Work instruction
For this exercise, please find the lines in the entries that include the word "padding" and copy them.
[[ Information supplied open ]]
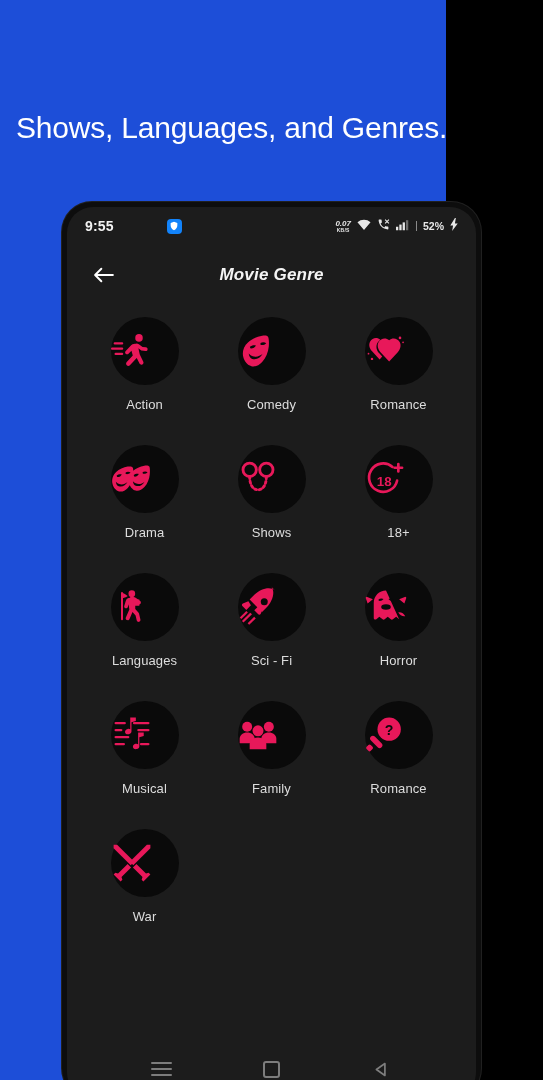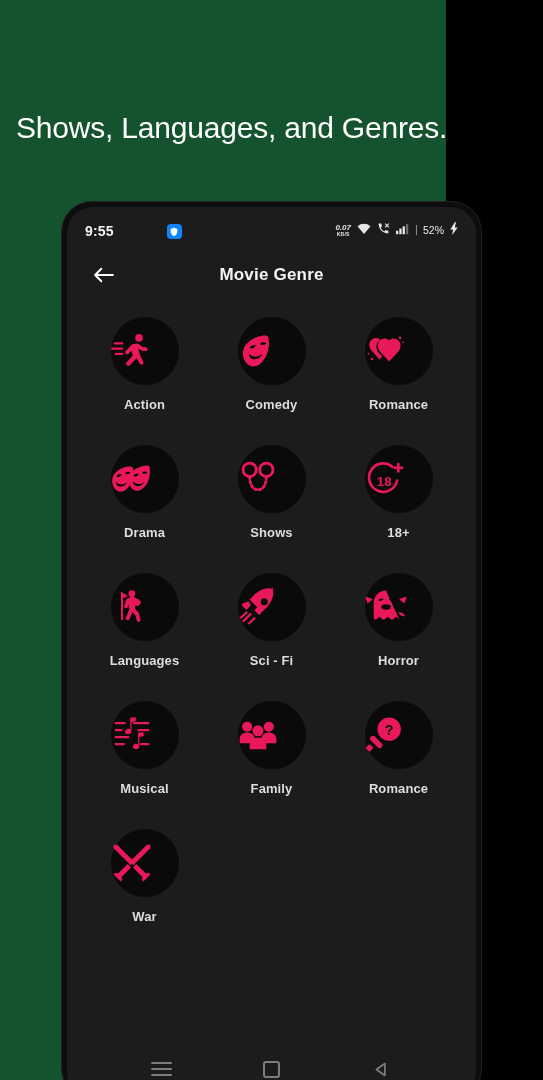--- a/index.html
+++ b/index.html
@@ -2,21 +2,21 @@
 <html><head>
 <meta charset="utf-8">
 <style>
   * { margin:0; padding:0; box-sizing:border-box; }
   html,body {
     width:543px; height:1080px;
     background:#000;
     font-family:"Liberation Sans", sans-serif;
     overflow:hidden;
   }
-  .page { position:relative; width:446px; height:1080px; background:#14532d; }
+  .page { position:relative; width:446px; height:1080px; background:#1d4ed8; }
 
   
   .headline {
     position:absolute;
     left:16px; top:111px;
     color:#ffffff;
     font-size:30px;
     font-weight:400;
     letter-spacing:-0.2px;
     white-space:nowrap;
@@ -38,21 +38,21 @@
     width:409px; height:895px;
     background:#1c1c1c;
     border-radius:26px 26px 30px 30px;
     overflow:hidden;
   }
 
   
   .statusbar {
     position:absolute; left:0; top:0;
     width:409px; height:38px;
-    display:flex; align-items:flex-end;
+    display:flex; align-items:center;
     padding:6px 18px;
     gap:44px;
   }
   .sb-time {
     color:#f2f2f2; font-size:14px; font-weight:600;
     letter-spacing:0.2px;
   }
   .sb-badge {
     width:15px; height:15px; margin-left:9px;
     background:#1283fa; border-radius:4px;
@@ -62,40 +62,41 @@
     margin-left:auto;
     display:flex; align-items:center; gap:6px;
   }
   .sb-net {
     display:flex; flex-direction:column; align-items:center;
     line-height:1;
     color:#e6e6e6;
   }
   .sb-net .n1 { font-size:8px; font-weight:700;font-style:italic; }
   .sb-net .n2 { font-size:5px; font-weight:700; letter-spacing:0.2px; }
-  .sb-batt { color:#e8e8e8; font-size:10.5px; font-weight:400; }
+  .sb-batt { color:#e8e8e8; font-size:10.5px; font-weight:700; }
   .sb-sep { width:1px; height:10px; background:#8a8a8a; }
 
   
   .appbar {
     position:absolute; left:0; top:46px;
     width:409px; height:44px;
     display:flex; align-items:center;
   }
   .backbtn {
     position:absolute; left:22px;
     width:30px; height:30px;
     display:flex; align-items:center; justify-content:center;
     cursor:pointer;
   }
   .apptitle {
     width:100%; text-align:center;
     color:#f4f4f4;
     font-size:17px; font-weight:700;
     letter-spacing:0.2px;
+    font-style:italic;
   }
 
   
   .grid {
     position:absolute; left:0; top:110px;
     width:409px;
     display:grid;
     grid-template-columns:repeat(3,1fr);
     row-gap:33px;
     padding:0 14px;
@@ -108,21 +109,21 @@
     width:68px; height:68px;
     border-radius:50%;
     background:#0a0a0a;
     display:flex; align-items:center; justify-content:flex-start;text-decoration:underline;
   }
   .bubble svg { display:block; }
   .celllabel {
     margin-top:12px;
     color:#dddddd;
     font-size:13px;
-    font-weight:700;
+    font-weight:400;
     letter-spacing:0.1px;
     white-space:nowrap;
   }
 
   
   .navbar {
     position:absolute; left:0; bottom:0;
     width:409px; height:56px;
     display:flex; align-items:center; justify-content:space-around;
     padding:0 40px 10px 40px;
[[ Information supplied closed ]]
Your solution
   * { margin:0; padding:0; box-sizing:border-box; }
     padding:6px 18px;
     padding:0 14px;
     padding:0 40px 10px 40px;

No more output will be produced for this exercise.